* Work task
In the listing that follows, how many lines contain the string "Gerber"? Provide only the number.
┄┄┄┄┄┄
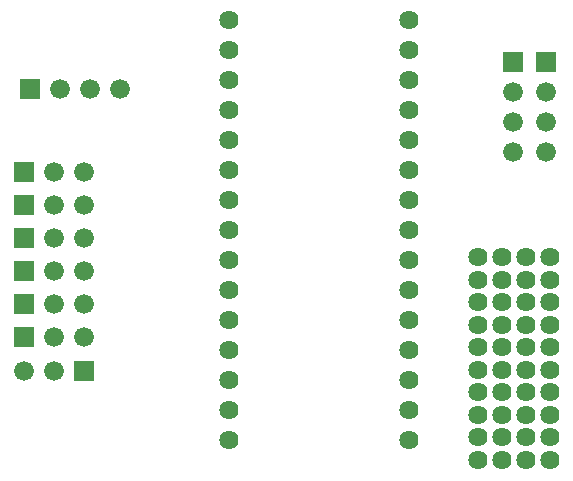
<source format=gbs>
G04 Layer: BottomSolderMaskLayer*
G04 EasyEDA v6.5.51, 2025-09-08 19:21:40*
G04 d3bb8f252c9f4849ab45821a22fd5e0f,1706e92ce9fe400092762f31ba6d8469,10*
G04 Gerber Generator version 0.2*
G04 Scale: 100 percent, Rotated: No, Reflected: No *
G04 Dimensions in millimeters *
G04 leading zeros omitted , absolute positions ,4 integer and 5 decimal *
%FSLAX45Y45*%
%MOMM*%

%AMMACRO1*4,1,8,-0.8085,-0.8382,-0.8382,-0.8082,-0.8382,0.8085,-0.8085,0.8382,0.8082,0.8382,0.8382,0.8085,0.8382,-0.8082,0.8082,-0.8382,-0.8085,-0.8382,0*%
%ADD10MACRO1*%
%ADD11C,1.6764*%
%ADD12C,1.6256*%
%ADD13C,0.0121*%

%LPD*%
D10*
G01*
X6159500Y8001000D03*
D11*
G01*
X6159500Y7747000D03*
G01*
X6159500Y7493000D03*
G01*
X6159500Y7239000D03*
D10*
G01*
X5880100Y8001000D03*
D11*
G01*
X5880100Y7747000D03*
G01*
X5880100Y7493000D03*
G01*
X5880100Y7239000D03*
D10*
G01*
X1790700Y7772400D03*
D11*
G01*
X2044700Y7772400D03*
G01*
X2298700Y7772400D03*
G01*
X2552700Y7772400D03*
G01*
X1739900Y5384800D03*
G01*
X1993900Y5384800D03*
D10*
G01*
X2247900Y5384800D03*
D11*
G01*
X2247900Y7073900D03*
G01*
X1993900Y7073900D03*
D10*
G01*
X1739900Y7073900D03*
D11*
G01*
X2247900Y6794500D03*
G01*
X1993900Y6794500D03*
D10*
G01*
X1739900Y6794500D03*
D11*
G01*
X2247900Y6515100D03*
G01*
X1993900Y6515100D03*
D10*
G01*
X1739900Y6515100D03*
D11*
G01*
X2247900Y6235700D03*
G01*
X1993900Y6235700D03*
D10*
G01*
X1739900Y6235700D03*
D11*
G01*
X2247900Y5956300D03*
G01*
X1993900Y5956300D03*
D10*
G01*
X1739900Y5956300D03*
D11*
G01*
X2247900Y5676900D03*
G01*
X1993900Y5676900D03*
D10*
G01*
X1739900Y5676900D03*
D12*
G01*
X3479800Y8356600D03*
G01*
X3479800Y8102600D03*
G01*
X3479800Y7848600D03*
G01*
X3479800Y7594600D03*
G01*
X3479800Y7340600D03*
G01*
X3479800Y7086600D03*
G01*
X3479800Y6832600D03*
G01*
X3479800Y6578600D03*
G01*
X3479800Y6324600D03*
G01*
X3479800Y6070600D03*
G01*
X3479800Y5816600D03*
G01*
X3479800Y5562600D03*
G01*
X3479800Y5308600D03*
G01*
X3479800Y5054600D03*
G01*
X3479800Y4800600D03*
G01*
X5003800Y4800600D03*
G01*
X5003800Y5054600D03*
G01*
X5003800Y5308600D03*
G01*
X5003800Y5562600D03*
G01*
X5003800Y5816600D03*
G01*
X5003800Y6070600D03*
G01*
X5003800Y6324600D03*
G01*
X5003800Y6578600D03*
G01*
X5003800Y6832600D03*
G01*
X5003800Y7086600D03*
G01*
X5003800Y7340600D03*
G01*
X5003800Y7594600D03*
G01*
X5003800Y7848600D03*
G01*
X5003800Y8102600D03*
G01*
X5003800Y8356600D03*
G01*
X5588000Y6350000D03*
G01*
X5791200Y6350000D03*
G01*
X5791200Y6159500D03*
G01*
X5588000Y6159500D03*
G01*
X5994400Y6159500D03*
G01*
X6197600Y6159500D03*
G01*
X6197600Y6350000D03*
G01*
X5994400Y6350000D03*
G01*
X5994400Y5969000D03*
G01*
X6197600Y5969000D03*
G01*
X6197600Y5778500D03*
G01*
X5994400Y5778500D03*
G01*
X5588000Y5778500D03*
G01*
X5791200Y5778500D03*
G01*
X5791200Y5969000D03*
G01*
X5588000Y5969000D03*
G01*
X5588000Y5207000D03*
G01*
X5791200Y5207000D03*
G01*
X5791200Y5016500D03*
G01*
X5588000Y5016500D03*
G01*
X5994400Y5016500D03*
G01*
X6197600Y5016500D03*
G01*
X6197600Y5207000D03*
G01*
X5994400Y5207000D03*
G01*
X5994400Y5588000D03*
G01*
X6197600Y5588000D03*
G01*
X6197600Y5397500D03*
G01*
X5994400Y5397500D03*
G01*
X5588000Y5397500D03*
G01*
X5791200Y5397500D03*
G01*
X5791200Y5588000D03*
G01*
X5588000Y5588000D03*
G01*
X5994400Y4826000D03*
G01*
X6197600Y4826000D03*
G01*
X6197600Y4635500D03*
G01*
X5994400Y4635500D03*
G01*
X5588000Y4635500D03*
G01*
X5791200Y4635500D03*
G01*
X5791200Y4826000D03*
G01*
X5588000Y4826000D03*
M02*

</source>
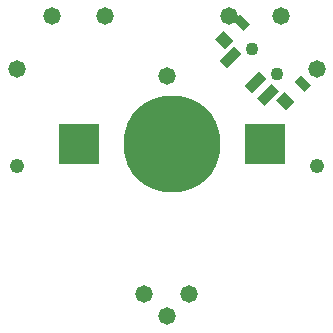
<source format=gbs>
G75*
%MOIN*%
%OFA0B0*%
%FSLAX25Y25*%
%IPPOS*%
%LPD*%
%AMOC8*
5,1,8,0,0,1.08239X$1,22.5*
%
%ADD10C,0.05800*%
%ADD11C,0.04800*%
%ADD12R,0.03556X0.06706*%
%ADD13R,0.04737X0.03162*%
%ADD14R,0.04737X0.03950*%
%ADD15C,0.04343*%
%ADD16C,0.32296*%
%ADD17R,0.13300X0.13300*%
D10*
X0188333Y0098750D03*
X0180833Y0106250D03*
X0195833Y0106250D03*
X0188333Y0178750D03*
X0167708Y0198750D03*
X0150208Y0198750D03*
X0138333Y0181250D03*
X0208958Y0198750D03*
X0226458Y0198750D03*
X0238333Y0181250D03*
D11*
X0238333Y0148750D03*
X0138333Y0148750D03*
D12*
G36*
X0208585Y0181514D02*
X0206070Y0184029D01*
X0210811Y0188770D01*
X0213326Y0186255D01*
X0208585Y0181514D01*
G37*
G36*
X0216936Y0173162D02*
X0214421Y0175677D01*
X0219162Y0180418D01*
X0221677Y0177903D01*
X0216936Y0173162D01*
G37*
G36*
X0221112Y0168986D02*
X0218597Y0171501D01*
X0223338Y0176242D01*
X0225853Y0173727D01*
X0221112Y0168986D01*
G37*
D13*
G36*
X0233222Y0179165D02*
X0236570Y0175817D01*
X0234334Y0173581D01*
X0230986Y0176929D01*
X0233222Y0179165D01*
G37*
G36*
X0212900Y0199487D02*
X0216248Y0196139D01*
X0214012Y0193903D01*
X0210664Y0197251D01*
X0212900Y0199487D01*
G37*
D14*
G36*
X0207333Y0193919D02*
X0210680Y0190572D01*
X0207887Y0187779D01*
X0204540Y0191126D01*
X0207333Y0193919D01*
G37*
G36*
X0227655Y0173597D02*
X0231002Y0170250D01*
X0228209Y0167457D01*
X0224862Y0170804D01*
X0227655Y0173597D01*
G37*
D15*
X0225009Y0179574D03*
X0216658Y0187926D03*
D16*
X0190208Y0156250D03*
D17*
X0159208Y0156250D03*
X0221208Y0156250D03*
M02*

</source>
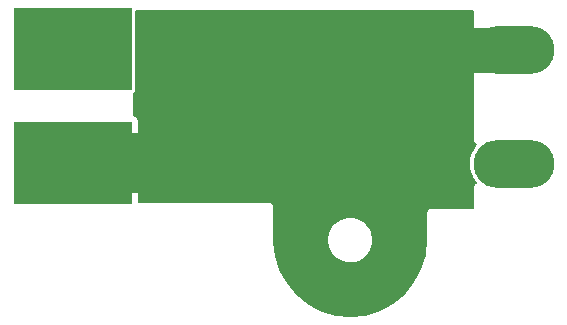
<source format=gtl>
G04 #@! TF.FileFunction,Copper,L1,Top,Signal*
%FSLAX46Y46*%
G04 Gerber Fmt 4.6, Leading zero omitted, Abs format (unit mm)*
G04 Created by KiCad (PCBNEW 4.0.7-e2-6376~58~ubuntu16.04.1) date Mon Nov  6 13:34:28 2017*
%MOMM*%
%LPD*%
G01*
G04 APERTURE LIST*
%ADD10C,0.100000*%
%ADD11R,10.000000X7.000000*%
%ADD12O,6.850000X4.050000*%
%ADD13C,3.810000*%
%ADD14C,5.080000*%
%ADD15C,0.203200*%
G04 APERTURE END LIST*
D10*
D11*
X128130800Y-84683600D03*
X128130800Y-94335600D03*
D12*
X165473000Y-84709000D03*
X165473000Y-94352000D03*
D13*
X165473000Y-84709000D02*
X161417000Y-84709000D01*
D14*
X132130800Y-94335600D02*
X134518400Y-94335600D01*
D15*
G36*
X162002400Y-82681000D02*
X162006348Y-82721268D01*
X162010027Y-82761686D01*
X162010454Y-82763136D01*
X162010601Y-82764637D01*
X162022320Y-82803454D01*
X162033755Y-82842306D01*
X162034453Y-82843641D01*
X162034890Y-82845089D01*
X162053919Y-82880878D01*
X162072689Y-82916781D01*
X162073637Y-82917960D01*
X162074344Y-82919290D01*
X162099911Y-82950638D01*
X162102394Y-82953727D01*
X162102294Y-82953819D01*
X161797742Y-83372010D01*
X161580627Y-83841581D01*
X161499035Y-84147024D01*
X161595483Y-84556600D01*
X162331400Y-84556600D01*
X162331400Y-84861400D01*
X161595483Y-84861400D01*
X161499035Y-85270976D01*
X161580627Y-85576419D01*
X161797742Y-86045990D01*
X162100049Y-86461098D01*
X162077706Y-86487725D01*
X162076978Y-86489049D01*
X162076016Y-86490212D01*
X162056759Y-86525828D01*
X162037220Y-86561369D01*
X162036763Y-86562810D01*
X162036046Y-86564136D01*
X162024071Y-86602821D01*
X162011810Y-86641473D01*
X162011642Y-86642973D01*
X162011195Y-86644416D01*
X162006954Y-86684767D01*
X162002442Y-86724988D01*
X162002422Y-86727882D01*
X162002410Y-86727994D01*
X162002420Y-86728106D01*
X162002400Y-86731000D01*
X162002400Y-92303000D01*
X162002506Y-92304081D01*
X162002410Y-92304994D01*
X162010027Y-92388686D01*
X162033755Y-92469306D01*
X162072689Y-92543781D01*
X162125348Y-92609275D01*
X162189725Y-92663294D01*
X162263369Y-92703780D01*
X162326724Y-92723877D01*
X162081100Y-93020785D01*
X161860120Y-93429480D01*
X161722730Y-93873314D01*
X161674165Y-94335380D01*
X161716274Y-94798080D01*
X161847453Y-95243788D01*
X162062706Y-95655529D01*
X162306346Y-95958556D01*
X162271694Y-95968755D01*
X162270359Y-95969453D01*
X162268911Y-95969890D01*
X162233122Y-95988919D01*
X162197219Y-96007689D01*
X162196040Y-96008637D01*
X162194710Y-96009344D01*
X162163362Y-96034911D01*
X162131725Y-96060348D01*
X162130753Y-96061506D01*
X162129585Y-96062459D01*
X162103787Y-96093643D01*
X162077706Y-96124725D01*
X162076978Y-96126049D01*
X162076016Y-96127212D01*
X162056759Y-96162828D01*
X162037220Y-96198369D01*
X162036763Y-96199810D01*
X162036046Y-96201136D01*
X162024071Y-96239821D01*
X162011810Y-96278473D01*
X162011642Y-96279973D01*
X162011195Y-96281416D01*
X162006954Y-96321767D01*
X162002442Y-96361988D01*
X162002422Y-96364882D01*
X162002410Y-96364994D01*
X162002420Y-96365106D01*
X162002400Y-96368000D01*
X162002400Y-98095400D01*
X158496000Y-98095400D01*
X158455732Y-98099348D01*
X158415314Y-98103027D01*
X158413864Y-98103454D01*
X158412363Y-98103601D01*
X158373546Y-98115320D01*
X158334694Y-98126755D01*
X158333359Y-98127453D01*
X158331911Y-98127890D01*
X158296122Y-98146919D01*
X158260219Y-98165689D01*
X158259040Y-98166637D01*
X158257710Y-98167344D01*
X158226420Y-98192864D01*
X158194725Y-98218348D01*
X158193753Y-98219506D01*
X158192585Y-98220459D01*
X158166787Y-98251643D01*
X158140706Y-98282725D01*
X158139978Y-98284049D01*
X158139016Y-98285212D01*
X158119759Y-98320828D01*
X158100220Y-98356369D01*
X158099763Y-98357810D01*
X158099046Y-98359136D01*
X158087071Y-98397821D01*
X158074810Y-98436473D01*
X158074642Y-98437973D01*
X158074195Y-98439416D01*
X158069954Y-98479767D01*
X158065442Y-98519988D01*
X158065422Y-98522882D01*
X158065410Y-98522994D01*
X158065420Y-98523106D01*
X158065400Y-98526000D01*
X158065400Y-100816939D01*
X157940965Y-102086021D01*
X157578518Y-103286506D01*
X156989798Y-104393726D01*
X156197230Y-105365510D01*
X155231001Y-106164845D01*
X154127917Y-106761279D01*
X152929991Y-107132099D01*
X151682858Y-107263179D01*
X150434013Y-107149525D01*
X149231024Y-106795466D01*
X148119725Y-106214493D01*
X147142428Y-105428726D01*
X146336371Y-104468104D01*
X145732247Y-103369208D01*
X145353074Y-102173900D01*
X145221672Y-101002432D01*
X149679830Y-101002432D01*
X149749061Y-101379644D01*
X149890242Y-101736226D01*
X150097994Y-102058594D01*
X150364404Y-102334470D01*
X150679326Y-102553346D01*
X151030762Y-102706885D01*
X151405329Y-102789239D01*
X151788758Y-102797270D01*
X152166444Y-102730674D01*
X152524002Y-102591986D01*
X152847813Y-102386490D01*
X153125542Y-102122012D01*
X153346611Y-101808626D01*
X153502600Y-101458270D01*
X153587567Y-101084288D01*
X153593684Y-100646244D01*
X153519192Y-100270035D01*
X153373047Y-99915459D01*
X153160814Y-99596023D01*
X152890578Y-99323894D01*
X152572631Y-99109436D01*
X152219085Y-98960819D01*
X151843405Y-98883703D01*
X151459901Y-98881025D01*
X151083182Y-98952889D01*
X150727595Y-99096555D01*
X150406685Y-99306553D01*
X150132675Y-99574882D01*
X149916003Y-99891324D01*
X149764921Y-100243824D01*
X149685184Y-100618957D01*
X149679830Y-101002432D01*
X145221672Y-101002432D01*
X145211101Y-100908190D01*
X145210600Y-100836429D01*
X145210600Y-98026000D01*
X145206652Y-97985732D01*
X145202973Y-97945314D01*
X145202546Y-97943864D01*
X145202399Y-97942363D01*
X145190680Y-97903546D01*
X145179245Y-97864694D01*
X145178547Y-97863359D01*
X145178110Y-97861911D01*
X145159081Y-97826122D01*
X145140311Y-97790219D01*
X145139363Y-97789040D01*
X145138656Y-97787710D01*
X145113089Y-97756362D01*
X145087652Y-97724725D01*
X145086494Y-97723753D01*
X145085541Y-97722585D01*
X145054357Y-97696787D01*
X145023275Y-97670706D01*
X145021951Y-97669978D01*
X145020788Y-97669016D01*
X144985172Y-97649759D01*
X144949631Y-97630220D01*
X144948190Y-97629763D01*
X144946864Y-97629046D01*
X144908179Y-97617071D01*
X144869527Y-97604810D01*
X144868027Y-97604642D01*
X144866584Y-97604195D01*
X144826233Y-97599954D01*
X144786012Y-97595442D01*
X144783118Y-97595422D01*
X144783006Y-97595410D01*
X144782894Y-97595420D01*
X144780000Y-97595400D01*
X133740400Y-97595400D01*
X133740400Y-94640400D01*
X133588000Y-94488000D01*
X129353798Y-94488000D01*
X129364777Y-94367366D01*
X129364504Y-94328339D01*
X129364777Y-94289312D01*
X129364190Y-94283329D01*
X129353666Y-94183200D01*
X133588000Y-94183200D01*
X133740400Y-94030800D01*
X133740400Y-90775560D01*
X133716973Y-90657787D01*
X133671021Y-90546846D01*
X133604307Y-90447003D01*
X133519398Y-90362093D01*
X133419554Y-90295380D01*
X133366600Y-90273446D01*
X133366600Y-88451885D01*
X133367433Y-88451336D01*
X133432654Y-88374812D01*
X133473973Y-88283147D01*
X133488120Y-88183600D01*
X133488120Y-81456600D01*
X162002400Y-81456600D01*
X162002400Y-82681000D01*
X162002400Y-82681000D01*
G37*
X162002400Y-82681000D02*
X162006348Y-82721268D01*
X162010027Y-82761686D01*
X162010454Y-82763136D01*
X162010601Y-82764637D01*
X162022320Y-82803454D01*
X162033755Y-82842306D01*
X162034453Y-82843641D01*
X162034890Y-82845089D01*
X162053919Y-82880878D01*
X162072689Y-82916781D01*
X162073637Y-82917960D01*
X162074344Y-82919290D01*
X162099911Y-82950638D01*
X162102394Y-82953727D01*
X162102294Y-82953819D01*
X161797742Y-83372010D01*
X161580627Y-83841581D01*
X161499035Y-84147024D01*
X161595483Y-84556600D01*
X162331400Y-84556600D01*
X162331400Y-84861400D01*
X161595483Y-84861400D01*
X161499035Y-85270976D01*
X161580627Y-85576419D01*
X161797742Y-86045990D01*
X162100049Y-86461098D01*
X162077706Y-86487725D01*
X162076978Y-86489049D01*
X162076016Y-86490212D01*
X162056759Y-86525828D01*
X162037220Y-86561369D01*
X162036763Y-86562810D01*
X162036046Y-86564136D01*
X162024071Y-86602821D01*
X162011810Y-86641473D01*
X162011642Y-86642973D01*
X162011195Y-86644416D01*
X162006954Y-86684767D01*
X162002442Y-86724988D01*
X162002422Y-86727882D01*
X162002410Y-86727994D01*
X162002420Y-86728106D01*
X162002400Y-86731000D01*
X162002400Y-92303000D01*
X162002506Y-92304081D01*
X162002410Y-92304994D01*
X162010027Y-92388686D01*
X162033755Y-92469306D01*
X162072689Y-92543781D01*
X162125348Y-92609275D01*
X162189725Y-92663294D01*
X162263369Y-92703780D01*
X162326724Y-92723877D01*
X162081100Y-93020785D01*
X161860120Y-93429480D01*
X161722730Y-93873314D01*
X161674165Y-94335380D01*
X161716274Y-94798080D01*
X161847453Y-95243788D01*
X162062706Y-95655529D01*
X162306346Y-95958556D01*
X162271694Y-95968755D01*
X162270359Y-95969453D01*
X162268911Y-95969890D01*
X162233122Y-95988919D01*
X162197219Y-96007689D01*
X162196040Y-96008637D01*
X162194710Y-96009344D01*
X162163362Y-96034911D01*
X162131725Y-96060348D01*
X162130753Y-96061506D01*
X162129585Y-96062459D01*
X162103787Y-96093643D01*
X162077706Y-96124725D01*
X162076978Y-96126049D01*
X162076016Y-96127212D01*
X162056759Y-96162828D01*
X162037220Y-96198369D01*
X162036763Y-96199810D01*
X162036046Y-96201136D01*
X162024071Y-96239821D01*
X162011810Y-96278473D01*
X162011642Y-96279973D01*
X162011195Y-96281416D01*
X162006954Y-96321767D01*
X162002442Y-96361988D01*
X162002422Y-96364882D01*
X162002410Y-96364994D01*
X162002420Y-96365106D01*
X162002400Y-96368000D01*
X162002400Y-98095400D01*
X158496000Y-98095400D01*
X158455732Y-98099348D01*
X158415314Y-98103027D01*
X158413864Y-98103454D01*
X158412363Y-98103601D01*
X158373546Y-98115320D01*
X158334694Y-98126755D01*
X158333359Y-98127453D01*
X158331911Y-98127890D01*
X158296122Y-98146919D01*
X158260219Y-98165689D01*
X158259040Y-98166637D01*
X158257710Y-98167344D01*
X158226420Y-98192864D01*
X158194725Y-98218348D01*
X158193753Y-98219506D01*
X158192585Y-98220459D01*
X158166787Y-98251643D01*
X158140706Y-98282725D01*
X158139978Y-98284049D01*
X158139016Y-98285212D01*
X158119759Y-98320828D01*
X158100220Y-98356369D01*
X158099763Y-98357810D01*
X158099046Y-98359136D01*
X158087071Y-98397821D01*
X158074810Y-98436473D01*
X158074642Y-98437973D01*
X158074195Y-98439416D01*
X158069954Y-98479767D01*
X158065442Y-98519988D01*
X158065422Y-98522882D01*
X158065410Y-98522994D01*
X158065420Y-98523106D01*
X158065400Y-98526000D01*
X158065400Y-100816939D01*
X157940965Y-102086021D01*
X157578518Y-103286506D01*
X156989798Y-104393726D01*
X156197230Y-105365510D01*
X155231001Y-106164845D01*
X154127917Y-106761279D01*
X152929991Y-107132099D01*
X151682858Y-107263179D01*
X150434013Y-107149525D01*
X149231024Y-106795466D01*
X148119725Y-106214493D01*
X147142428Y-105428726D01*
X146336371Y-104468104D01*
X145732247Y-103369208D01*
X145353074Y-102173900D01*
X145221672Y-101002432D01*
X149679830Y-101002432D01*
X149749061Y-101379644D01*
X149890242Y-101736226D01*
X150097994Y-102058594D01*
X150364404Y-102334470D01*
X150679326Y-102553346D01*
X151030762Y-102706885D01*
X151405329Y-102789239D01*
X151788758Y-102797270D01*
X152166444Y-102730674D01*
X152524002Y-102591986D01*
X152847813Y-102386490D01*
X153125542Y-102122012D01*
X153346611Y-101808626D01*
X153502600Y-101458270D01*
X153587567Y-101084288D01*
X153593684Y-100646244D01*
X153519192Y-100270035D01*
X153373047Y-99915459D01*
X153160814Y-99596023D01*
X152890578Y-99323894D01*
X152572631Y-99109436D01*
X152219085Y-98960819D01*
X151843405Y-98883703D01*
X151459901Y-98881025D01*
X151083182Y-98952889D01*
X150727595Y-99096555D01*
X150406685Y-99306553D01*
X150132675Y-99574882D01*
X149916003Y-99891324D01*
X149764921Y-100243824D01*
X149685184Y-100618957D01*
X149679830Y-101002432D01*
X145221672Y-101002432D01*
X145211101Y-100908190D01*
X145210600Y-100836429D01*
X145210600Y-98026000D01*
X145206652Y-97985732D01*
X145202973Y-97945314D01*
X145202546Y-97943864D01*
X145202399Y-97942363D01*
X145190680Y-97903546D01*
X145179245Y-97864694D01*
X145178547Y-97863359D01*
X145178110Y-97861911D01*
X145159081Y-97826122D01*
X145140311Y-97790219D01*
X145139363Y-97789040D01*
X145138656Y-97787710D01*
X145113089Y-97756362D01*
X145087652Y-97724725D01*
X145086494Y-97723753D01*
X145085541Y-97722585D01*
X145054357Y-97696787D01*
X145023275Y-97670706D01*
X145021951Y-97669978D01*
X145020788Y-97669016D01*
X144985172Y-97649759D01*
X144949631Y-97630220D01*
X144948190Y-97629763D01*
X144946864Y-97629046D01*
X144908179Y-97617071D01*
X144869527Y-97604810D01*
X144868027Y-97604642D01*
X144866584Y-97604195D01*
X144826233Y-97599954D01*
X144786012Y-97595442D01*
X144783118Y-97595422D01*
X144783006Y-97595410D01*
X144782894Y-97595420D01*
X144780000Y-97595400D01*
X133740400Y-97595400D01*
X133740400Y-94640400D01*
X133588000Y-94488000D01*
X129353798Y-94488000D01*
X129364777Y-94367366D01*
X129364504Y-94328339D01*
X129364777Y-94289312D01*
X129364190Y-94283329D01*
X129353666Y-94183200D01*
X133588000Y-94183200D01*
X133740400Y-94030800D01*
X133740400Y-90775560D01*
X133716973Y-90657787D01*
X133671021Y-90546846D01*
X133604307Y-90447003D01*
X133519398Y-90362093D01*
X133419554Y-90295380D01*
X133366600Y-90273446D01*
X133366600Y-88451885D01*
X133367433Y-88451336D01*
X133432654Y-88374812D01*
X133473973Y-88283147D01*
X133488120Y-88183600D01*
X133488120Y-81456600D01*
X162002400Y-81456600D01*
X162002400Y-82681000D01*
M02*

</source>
┄┄┄┄┄┄
* Answer to this problem
2